“薅”羊毛|擎科免费提供密码子优化

利用偏爱密码子(preferred codons)、避免利用率低的或稀有的密码子修改基因序列，最后用基因合成方式获取修改后目的基因，这种基因的重新设计叫密码子优化。

带有相应密码子的tRNA将氨基酸引导到mRNA上进行蛋白质的翻译合成。在原核生物中，由不同tRNA含量的差异从而产生对密码子的偏爱性。因此，密码子优化是根据宿主细胞对密码子的偏好性进行优化筛选，一般选择使用频率大于20%的密码子。研究表明，大肠杆菌、酵母、果蝇、灵长类等每种生物都有独特的8个密码子极少被利用，灵长类和酵母有6个同样的利用率低的密码子。如大肠杆菌含有8种稀有密码子（AGA/AGG/CGG/CGA/AUA/CUA/GGA/CCC）。如果密码子稀有程度过高，最佳处理方式是经过密码子优化后直接进行基因合成。大肠杆菌、酵母和果蝇中编码丰度高的蛋白质的基因明显避免了低利用率的密码子。因此，重组蛋白的表达可能受密码子利用的影响（尤其在异源表达系统中）。
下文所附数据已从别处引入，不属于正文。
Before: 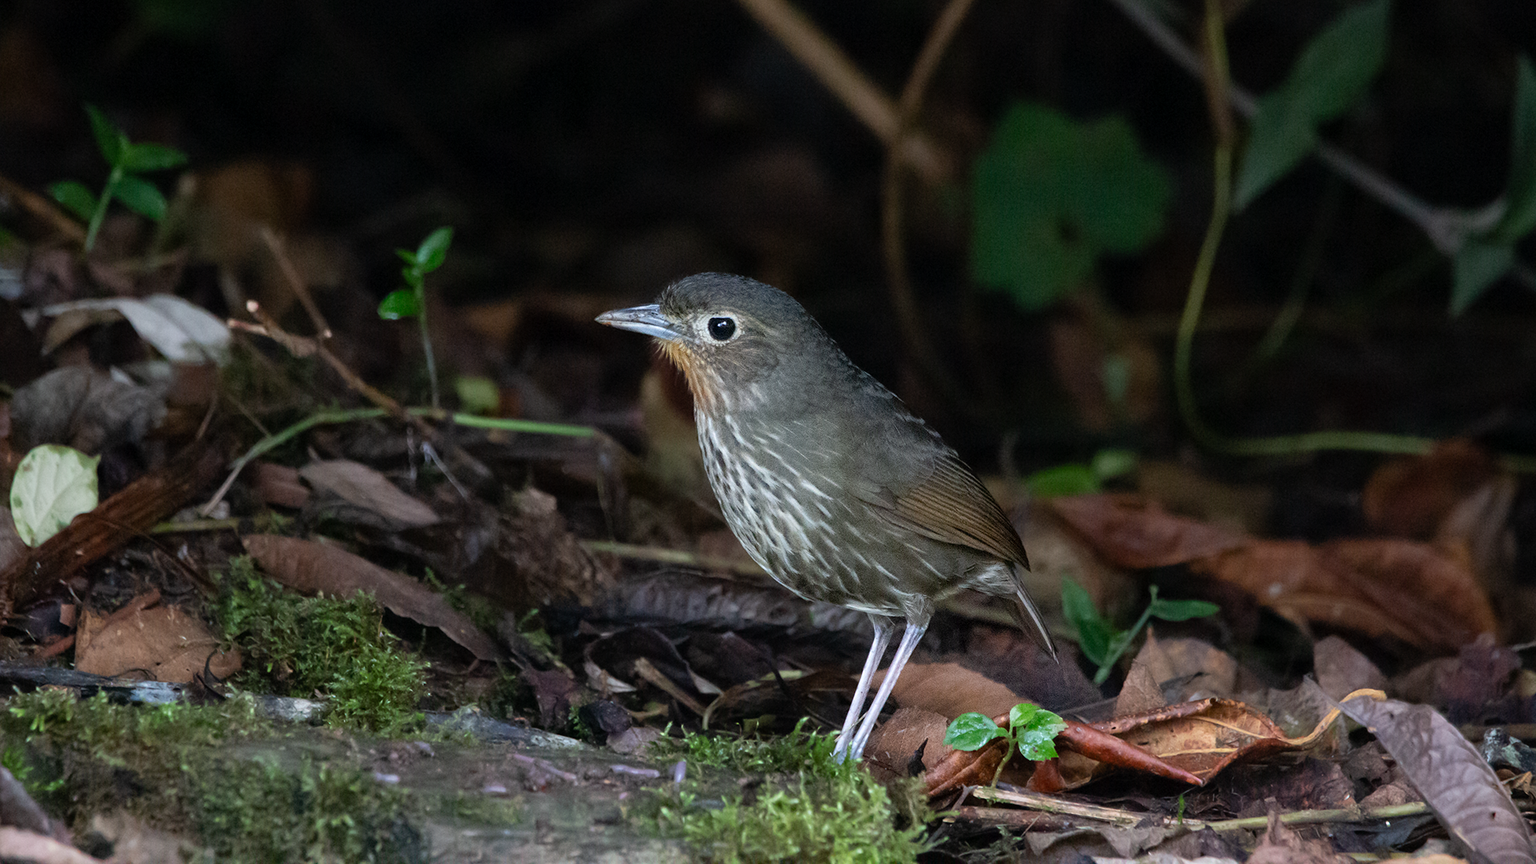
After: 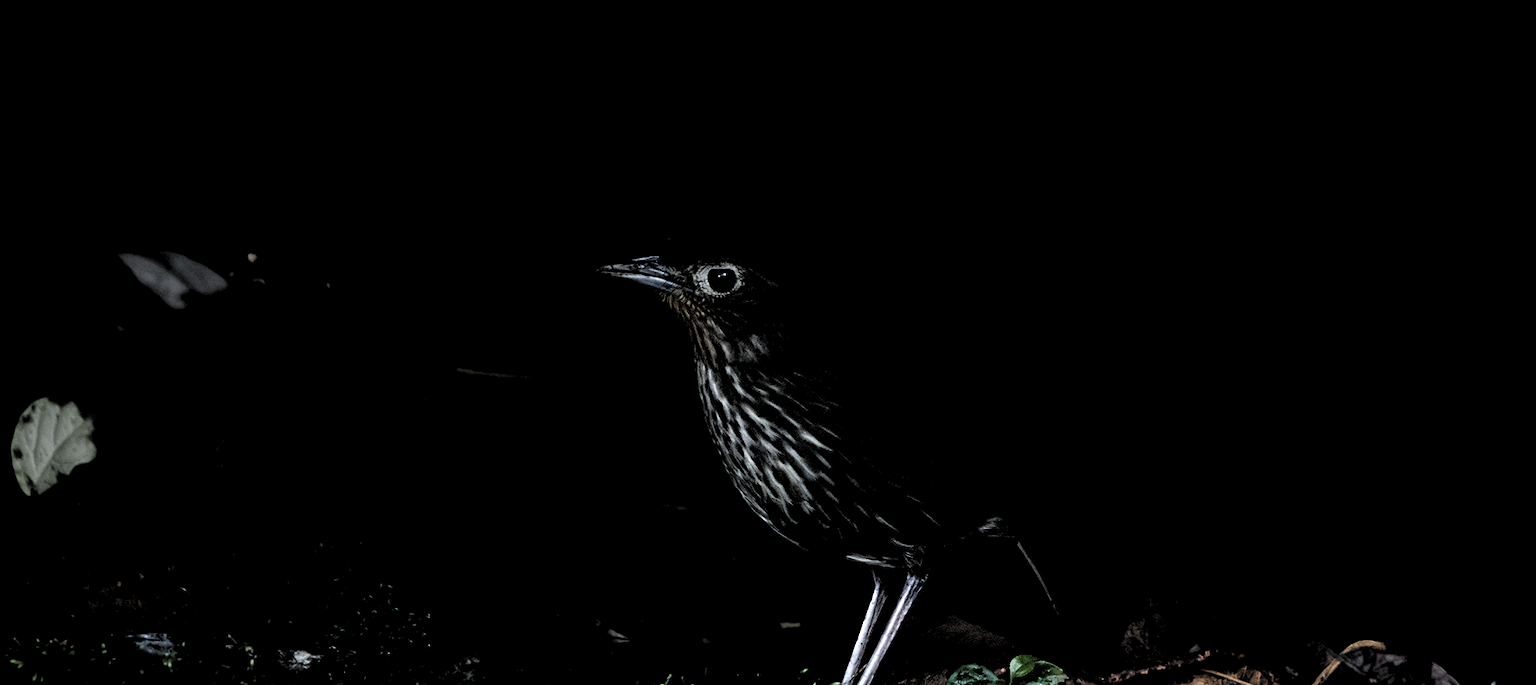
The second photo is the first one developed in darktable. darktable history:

经过优化的基因序列能提高mRNA二级结构的稳定性，避免因为不充足的tRNA库导致翻译延迟，成熟前翻译终止，翻译移码和氨基酸错配等。

 

密码子的优化点广泛涉及到基因合成、载体构建、基因转录、mRNA翻译、翻译后修饰等过程，目的是便于以上过程的高效完成，具体如下图：

 

1.平衡GC含量

GC含量对于结合的稳定性和DNA序列的退火温度具有直接的影响，转录起始和结束的效率也同样影响了蛋白的输出和溶解等。换言之，GC含量偏高或者偏低都会影响基因的表达和调控，最终影响蛋白表达产量。

2.修改正反向重复序列

PCR扩增很难得到序列重复基因，同时重复序列过多会极大地增加基因合成的难度，我们可以通过优化密码子的方式降低基因序列的重复，用基因合成的方式获得目的基因。

3.调整mRNA二级结构

mRNA的二级结构能够影响基因的转录从而影响翻译过程的重要因素，特别是核糖体绑定位点RBS附近的二级结构，优化中要规避发夹结构。

4.排除指定的限制性酶切位点

避免在基因中出现多余的指定限制性酶切位点，否则在基因操作中可能会破坏基因的完整性。

5.密码子偏好性

众所周知，密码子具有简并性（即多种密码子可代表同一种氨基酸），且带有相应密码子的tRNA将氨基酸引导到mRNA上进行蛋白质的翻译合成，即不同物种对密码子的偏好性不同。因此异源表达蛋白时，供体的蛋白基因密码子要根据宿主细胞对密码子的偏好性进行优化筛选，才能让蛋白表达量达到最大化。

6.其他

除以上所述之外，还要考虑CpG位点（涉及DNA甲基化）、polyA位点、SD序列、Kozak序列、TATA框、Chi位点、终止信号、特定的超二级结构Motif、mRNA自由能等。